I’m not sure Jayson Tatum realized just how much he was revealing with his postgame assessment of the team’s win over the San Antonio Spurs.
“Teams like that are dangerous, right?” Tatum told reporters. “When they're kind of playing carefree, the pace that they play at, they don't necessarily have an agenda. They just pass, cut, try to get the best shot, constant movement. And, a lot of times, regardless of the record, they might get up to play against us. Those can be kind of tougher teams to guard, especially if you come in underestimating them even a little bit. We knew from the jump, it was gonna be tough.”
We should start with giving the Spurs the credit they deserve for hanging tough and not going away. We all knew that a Gregg Popovich-coached team is going to go hard for 48 minutes, especially with a couple of recently former Celtics on the roster. Josh Richardson was trying really hard to get his revenge on Boston in a situation where revenge is actually justified.
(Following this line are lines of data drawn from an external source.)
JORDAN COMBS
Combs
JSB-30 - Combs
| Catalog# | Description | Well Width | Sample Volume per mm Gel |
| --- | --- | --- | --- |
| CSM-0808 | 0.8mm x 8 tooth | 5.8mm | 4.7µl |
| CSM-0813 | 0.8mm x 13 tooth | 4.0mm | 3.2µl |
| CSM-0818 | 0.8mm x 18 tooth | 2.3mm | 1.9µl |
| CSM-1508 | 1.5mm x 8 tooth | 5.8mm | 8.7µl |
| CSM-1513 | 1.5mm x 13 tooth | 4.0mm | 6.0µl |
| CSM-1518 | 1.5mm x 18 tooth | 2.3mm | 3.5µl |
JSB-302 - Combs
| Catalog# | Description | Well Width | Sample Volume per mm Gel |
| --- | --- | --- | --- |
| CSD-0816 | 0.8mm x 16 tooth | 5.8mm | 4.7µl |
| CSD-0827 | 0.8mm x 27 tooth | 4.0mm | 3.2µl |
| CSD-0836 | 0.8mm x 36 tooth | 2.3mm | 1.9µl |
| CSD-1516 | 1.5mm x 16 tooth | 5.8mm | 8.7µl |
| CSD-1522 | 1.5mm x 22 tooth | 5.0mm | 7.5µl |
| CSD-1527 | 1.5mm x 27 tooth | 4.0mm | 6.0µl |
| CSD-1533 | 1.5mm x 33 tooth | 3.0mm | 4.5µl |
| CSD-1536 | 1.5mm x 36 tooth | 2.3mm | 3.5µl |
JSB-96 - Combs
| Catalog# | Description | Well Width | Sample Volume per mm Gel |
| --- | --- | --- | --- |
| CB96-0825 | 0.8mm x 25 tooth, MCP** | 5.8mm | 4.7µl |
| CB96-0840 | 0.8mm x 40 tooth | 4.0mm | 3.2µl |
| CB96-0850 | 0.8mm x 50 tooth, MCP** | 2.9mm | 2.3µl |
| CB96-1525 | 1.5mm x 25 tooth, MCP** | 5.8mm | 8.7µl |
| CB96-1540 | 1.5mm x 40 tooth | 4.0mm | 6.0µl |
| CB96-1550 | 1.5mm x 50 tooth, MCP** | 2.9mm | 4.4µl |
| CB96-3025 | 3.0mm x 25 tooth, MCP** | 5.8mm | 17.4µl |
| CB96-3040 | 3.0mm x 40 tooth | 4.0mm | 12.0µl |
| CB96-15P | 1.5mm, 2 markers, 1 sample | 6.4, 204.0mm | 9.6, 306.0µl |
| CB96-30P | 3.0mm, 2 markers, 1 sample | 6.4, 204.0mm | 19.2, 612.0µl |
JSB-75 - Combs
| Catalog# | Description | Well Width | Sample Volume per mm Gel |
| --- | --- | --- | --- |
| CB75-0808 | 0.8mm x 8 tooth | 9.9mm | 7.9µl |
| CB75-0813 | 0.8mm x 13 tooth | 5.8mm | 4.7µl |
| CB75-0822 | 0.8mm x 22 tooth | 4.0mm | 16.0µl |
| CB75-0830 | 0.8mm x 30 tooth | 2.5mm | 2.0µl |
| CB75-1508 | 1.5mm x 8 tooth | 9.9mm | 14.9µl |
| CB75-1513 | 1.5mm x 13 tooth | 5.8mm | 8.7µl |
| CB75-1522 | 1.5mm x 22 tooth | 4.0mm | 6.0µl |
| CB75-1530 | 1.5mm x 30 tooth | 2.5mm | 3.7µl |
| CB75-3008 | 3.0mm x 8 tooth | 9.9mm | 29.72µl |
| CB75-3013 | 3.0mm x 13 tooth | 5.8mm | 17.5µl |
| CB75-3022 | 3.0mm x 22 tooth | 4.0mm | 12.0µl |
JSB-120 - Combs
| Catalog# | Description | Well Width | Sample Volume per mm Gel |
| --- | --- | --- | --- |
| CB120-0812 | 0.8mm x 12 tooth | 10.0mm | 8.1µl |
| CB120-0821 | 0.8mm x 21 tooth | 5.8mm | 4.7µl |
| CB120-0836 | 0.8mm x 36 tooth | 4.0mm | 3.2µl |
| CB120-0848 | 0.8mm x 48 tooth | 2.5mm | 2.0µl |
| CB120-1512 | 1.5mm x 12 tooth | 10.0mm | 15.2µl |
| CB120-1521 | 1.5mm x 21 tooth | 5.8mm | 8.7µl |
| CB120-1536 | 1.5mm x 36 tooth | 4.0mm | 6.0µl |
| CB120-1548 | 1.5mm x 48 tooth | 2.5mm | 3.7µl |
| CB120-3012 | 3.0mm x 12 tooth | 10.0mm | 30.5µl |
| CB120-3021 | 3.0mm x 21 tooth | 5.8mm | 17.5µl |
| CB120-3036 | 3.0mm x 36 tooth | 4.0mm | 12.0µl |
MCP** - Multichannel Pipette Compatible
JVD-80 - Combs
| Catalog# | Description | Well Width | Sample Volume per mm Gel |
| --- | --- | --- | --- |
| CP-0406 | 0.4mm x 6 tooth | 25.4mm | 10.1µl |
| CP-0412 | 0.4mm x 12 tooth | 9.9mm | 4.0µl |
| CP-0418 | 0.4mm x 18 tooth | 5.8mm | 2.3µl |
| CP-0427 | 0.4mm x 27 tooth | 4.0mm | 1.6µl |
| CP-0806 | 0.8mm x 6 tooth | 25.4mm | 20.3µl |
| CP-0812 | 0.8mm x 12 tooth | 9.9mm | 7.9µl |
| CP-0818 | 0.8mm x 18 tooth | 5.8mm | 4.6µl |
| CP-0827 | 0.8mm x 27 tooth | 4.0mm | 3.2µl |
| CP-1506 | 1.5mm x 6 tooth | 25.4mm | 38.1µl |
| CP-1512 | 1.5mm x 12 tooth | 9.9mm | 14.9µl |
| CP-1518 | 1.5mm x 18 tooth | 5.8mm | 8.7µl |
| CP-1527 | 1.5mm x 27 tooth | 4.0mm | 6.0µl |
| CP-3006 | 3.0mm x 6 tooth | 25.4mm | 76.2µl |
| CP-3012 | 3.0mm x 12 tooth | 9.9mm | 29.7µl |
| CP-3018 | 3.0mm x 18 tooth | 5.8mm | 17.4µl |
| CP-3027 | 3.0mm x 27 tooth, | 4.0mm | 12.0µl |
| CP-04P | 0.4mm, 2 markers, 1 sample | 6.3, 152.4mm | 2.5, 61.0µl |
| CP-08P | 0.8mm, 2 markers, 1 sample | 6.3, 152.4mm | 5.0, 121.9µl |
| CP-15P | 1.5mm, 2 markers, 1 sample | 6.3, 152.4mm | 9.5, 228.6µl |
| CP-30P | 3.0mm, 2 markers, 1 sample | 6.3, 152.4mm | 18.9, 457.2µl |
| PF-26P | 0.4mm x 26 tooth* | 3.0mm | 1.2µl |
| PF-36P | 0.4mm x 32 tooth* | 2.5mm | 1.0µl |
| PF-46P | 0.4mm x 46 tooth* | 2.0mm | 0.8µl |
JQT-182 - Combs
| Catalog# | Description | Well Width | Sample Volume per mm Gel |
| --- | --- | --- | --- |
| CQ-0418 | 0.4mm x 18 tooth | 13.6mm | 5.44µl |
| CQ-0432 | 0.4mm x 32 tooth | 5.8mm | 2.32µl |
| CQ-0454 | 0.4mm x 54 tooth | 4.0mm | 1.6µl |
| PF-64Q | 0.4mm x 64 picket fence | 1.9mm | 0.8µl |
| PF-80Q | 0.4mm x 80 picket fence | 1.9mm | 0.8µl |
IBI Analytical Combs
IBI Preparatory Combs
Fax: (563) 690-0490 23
I mean, he went from on the outs in Dallas to a real rotation player on a good team before he was dealt to the rebuilding Spurs, so if anyone has a right to be pissed off at a franchise, it’s Richardson. And he tried to bury his former team by being one of eight Spurs scoring in double digits and one of three who scored 18.
The Spurs seemed to be one shot away the entire second half, and it might have just been sheer luck (for both teams, really, considering a shot at drafting Victor Wembanyama might have been impacted by a win) that one shot never fell.
But Tatum’s revelatory quote gives us a closer look at why it is the Celtics have so much trouble with teams like the Spurs.
Bad teams tend to play more carefree, fast-paced games without agendas. The Celtics can play that way, too, when they put their own agendas aside. Just look at their first half shot chart:

There were passes, cuts, and efforts to get the best shot. They took 17 3-pointers and 32 2-pointers. Of the 2-pointers, only five came outside the paint. Of the shots in the paint, all but four came in the restricted area.
Then the second half began.

They took 17 3-pointers and 29 2-pointers. Of the 2-pointers, eight came outside the paint. Three shots in the paint came out of the restricted area.
To put it another way, in the first half, 44.9% of their shots came at the rim, while 39.1% did so in the second half.
They got away from what worked for a while and didn’t start getting back to it until they had to. Whether it was playing with an agenda like winning some kind of award or proving a point or earning a contract, the Celtics certainly have agendas they’d like to accomplish while trying to get wins. If they can win games and accomplish these other goals, then that's a double win for them. They're not alone in that. That's true of most teams.
Taking an opponent lightly in the same week they gave up 150 points and got blown out by the Thunder? Of course! Especially when they get up by 15 and start to hang the “Mission Accomplished” sign. Then they can start trying to throw the haymakers and hope to shoot their way to a win.
Hey, it’s the end of a long trip, guys are tired, I get it. Again, they're not alone. It happens every night. The Warriors just lost at home to the Magic. Charlotte went into Milwaukee last night and blew out the Bucks. If you think Boston is the only contender that has nights where they let up and barely eke out a win (or don’t win at all), then go check out the expanded standings and look at the records against teams below .500 and you’ll see Boston has one of the best records in the league against them.
The quality of the win doesn’t matter in the NBA. It matters to you, but only for now. The Celtics have 28 wins and are, again, the only team in the NBA to have won at least 70% of their games so far. There's no weight for good wins or bad wins in the standings, so however you want to classify this one is up to you.
“I'm actually glad the game went like that for us,” Joe Mazzulla said. “We needed a game like that to where it's back and forth … there's obviously a lot of stuff tactically that we can work on, but from a psychological mindset standpoint, I'm glad the game went the way it did.”
Messy games give coaches teaching points, and to get those in wins are welcome because winning is on everyone’s agenda. The Celtics will take this win and call it a good one because they were challenged by a team with nothing to lose and they pulled it out. We’ll look at this win and bemoan all the things they said they’d do but didn’t or the things they started to do but stopped.
A little fatigue and stat-hunting will mess with the game flow like that. If there's a plus side to all of this, it’s that these crappy scrappies like the Spurs don’t make the playoffs, and the motivation shifts once those series come around.
The Celtics won. It wasn’t pretty, and it certainly wasn’t entirely what we were looking for. Maybe if we adjust what we’re looking for, we can accept these kinds of wins the same way the team can.